Today, thanks to professional rugby, Tongans are familiar figures in the UK, but not back then. So who was this very large and joyful person who insisted on travelling in an open horse drawn carriage when nearly everyone else had the hood up.

It was, as Richard Dimbleby, the doyen of TV commentators, told us, Queen Salote of Tonga and she was having a ball. All 6ft 3ins of her. Until that day very few, if any beyond diplomatic circles, had heard of Queen Salote Tupou III, but come evening she was a star. Waving, smiling, bare armed and happy in the rain. How the crowds loved her.

In fact Salote had been Queen of Tonga since 1918 and when someone remarked to one of her entourage how brave his monarch had been to defy the downpour, the reply came: “Tonga is a tropical island. We are used to rain. This is not rain as we know it.”

However there was a flipside to the story, because in Tongan culture it is not appropriate to copy your hosts. So when the British took cover, Queen Salote was honour bound not to. Which was just hard luck on her companion in the carriage, the Sultan of Kelantan, who was soaked to the skin.

All this was viewed through our first television set, a little 14 inch screen, black and white Ferguson on a table in the dining room. The Coronation gave a great boost to the sale of TVs, although like many new things, they were not that reliable.

Indeed ours broke down so often the repair man Mr Wyatt, a balding, earnest chap from St John’s, who always arrived in a shirt and tie, sleeves rolled up to his elbows and a tank top sweater, was at our house so often he almost became part of the family.

He’d rummage in the back of the set, every so often look over the top and say “Is the picture back yet”, carry on rummaging and at last reception was restored. When he’d sit down and have a cup of tea. Thankfully on the day of the Coronation the little Fergie behaved itself.

On the other hand, Joan Smith, who now lives in Upton upon Severn but then lived in Manchester, watched the 1953 Coronation on what was virtually a wide screen telly back then – all 17 inches of it!

Writing to the British Polio Fellowship with her memories of the day, she said: “I was 12 years old at the time and we all went round to my grandmother’s house because she had bought a television especially for the Coronation. I remember it looked very smart because it was in a cabinet with doors on the front. I think I must have only seen a television once before. I was very excited.”

Meanwhile my brother Tony, aged only two at the time, has an altogether different memory of June 2, 1953. One quite remarkable for a baby. He recalls that Mum and Dad, who dressed up in their best clothes for the occasion, concocted an alcoholic fizz for some friends who came round and the debate was whether or not they should let him have any, as their second baby seemed rather keen to wet his own head.
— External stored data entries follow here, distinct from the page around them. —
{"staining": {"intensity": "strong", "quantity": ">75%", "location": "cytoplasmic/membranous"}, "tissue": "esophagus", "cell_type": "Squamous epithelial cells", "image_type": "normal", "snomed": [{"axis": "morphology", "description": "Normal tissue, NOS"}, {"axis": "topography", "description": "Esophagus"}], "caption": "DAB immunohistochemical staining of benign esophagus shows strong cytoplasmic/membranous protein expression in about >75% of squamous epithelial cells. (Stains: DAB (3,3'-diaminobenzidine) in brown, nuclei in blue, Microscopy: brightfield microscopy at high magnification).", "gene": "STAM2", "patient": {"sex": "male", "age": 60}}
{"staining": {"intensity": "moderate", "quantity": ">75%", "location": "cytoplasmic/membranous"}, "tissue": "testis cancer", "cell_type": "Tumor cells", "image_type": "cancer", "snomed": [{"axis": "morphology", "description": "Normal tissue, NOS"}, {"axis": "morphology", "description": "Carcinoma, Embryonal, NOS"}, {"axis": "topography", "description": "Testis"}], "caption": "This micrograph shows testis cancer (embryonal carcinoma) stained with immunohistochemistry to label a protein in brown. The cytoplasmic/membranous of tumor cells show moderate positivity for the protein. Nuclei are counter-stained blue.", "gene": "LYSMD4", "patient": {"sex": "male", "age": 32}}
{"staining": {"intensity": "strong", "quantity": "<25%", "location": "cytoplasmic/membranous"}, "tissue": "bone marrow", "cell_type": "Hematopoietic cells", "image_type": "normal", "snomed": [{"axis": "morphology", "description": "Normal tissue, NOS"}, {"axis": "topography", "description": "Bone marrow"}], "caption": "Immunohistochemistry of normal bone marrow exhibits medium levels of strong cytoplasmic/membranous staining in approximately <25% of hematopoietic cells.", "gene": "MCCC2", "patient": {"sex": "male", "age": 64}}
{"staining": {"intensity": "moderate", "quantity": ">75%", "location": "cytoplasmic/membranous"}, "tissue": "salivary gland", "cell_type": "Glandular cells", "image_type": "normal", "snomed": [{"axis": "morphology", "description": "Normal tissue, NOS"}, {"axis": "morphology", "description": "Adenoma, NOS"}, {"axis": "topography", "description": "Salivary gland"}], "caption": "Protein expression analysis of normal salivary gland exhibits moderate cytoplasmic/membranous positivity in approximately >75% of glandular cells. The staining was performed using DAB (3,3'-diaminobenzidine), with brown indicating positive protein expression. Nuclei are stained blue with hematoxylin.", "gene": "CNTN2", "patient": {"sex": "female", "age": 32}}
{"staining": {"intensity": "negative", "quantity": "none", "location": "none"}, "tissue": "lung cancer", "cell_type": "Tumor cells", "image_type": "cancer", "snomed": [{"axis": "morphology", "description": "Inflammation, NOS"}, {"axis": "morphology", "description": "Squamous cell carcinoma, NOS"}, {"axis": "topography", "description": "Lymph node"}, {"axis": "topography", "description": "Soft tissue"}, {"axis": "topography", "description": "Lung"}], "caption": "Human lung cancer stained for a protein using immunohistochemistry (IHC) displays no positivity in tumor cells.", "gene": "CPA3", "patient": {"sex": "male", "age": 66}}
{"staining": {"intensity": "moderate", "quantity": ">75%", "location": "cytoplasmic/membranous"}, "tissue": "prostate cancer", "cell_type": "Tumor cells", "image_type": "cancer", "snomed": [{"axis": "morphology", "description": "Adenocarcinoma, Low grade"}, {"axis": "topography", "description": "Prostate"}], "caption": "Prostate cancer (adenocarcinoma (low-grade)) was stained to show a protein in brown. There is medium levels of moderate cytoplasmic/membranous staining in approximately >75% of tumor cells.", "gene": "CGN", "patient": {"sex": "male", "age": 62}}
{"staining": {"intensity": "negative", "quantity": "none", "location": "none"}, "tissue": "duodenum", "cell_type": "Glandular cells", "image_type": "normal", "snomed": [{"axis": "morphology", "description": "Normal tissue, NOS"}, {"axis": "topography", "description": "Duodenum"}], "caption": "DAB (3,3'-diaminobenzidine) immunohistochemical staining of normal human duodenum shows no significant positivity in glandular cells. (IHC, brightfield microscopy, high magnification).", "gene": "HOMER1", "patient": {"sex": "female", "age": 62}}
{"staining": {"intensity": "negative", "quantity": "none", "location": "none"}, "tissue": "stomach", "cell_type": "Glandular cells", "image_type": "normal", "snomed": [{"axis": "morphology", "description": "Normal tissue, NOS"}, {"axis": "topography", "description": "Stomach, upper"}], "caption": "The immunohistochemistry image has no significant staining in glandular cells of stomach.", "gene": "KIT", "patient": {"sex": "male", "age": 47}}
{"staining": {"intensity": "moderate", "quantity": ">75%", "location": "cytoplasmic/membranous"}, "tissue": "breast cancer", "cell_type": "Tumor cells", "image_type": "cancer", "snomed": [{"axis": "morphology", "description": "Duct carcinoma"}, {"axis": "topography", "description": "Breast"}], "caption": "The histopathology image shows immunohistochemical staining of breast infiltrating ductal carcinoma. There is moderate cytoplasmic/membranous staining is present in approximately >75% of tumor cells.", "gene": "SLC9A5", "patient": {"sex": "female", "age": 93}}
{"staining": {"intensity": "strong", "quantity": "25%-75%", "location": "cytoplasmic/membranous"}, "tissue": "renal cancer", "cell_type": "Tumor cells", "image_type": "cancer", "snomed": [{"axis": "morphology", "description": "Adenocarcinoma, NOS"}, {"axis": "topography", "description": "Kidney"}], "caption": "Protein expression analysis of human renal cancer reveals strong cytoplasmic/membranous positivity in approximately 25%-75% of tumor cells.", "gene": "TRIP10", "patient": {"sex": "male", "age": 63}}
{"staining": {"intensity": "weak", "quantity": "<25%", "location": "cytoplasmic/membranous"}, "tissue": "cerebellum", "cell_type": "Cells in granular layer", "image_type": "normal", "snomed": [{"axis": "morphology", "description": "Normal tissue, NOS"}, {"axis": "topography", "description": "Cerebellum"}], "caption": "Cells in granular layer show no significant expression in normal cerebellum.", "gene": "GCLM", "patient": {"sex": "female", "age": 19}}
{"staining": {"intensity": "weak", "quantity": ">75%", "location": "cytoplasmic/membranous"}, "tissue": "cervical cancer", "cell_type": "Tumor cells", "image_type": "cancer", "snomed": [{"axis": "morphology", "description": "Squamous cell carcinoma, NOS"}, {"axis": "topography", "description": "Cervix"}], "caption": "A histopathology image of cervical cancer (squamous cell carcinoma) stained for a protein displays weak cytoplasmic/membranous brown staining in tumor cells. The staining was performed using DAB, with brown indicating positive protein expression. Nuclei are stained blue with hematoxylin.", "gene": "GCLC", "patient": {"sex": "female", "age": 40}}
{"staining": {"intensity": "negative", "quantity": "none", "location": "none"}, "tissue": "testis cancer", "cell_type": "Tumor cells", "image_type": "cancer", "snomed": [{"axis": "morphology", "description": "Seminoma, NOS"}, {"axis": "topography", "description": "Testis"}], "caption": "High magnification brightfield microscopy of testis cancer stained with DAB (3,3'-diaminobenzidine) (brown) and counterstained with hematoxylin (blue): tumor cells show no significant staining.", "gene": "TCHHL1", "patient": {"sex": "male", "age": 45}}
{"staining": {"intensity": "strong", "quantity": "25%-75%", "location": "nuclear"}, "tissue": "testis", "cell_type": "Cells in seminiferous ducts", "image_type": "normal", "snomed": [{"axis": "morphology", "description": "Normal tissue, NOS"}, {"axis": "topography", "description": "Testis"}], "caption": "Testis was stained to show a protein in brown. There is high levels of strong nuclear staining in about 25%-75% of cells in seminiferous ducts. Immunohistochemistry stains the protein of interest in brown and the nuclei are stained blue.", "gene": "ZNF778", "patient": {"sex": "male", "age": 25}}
Eventually after taking the cherry out of the glass in case he choked, Tony was allowed a sip and enjoyed it. Fortunately the breathalyser did not exist or he could have been found drunk in charge of a pram and his successful career in the police would have been kiboshed before it had started.

Primary schools in particular made a very big thing of the ’53 Coronation and at St Stephen’s in Worcester every child was given a Coronation mug. Keith Rayner remembers: “On the way home after school we thought it would be a good idea to chink the mugs together against each other. Surprise, surprise, mine shattered! So I had to go home and tell my parents why I hadn’t got one.”

What with boozy two-year-olds, broken souvenirs and 14-inch black and white TVs, 1953 was a very different world.